ABSTRACT: In this paper I will explore the various ways in which Plato critiques and reformulates the notion of inspiration. There does not seem to have been a consistent or systematic theorisation of inspiration prior to Plato, and even within his corpus the vocabulary of inspiration can be used loosely. In some dialogues, however, the notion emerges that the inspired individual is not responsible for mental states of which he is not the origin, a notion central to Plato’s more developed treatments of inspiration. Plato bases his theory of inspiration as ecstatic possession on the dichotomy between divine empowerment and individual skill. The significance of this contrast stretches beyond poetry and has political and philosophical implications, allowing Plato to undermine the achievements of politicians and intellectuals alike. Yet in the Phaedrus Plato summons and subsequently reconfigures the notion of inspiration under the rubric of divine madness. Now the lover, and in particular the philosophical lover, is in the grip of ecstasy and possession, but a possession remade in the image of philosophy. Inspiration is now seen as a psychic reaction to a likeness of a Form that carries one to the divine realm.

March 22
Kathryn Morgan
Shadowlands: Plato and the Frontiers of Mythology
New Law Lecture Theatre 101 6:30-7:30 pm

ABSTRACT: How are we to explain Plato’s deployment of myth in his philosophical dialogues? For many readers this might not seem to pose any problems.

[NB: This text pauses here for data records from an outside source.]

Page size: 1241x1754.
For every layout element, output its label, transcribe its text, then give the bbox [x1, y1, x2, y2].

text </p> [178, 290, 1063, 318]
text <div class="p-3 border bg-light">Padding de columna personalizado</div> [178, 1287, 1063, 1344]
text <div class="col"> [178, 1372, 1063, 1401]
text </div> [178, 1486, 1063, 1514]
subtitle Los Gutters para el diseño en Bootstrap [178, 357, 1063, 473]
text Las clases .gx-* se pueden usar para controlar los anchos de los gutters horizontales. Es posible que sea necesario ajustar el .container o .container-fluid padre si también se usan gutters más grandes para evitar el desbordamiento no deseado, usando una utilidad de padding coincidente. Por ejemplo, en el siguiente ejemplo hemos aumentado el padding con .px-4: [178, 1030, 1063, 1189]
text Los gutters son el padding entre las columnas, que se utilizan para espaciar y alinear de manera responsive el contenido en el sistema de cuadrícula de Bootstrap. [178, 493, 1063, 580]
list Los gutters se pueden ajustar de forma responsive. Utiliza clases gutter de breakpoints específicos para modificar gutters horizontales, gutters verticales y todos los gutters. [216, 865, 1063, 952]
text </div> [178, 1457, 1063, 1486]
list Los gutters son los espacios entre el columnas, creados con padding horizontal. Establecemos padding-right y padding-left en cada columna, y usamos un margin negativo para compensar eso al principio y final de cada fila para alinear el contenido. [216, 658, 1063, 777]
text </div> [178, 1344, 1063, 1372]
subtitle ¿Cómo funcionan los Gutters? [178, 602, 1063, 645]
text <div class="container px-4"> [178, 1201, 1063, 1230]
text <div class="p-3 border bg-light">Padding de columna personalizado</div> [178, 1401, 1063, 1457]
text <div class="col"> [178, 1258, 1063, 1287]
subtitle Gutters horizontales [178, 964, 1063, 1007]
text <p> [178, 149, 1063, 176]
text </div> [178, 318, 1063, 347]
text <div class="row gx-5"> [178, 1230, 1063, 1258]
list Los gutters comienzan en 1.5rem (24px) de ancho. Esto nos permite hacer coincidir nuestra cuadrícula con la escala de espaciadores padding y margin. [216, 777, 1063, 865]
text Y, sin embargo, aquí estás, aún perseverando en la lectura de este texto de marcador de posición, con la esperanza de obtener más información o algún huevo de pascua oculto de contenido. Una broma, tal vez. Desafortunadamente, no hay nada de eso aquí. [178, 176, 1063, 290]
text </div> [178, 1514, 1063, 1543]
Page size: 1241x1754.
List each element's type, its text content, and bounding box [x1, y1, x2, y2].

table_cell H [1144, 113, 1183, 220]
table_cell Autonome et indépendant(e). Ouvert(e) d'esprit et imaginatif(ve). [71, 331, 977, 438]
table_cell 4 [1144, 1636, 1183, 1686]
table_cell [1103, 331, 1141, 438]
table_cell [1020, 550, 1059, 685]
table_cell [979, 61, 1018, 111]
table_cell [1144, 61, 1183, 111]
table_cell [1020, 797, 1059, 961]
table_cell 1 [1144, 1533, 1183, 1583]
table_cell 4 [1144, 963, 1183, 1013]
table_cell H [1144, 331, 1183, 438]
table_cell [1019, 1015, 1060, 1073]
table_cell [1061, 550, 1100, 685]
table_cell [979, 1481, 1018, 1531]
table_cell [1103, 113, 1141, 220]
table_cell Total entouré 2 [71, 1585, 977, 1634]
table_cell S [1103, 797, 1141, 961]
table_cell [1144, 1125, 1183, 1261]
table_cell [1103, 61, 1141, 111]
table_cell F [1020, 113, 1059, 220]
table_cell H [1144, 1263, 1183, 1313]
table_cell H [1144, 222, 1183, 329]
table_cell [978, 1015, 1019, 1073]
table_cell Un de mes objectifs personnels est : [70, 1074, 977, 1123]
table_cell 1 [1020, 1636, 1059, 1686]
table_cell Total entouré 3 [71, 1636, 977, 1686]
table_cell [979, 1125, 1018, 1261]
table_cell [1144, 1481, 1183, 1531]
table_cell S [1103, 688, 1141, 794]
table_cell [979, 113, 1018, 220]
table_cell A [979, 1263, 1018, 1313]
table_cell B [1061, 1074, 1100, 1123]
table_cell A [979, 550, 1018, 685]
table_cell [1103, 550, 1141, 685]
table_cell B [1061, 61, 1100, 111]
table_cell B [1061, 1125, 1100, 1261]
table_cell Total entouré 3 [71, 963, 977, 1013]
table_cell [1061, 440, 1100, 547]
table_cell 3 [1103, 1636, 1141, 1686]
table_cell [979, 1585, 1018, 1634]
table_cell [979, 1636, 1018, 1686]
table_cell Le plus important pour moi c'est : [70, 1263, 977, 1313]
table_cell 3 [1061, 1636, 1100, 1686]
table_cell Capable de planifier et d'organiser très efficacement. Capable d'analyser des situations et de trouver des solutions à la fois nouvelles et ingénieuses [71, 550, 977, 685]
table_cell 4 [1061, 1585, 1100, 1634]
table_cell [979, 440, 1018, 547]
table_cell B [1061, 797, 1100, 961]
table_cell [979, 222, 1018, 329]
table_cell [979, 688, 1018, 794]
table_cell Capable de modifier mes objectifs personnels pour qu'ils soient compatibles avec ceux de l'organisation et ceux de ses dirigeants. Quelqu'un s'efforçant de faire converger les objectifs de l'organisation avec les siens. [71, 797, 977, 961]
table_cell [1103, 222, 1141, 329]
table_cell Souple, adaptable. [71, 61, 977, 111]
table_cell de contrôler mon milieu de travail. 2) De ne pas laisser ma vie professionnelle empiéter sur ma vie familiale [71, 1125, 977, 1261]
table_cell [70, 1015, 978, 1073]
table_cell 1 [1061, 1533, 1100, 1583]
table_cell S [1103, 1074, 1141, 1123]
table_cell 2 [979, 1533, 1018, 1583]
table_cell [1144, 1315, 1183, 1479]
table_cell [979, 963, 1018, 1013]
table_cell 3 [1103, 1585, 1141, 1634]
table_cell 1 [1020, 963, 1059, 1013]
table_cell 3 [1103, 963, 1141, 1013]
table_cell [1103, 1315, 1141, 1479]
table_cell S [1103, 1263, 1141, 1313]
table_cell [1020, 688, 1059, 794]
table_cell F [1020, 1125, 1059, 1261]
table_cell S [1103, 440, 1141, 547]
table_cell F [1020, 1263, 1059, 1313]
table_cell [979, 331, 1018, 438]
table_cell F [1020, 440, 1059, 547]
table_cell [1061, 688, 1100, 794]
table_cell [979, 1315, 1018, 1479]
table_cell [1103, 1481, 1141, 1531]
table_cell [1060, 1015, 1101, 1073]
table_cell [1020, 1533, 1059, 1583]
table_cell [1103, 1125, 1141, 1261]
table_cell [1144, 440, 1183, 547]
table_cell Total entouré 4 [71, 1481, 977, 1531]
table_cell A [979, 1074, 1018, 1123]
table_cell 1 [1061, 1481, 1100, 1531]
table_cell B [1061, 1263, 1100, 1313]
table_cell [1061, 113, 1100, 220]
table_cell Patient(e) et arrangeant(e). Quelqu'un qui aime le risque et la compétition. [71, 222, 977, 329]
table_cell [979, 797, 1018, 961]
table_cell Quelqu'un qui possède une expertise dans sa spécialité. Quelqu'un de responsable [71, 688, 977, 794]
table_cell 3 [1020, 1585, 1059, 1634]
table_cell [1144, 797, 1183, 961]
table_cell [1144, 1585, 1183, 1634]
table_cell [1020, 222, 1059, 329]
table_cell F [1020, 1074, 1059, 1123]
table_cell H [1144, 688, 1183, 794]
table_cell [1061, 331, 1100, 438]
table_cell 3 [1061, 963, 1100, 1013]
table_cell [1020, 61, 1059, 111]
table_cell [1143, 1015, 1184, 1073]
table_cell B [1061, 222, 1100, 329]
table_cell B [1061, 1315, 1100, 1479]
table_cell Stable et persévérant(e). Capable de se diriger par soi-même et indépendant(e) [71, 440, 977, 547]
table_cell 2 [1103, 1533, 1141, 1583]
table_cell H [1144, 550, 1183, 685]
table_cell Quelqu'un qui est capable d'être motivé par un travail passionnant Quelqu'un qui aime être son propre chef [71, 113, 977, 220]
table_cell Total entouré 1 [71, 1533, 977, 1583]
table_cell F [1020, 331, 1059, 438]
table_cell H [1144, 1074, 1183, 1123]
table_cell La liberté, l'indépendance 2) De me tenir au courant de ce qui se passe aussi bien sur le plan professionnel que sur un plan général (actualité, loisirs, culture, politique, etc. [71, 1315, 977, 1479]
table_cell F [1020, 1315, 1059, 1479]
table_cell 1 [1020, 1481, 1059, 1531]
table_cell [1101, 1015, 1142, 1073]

The same writer who depreciates the lying and immoral tales of the poets in the Republic formulates his own improving tales of post-mortem punishment and virtuous utopias, a spoonful of sugar to sweeten philosophic medicine. In this lecture I shall try to demonstrate that Plato’s myths are at once more complex and more rewarding than this. I shall explore places in the dialogues where interlocutors squabble over or theorize the permeable border between myth and philosophy in order to understand the very nature of human discourse. Thus in the Gorgias, the Republic, and the Timaeus (among other dialogues) Socrates and his partners in conversation meditate on what makes a narrative a myth, what makes it authoritative and influential. It will emerge that, in a very real sense, myth is the form of narrative most at home in this material world, a narrative that philosophy seeks to transform, to the extent possible for human beings, into an accurate reflection of the truth.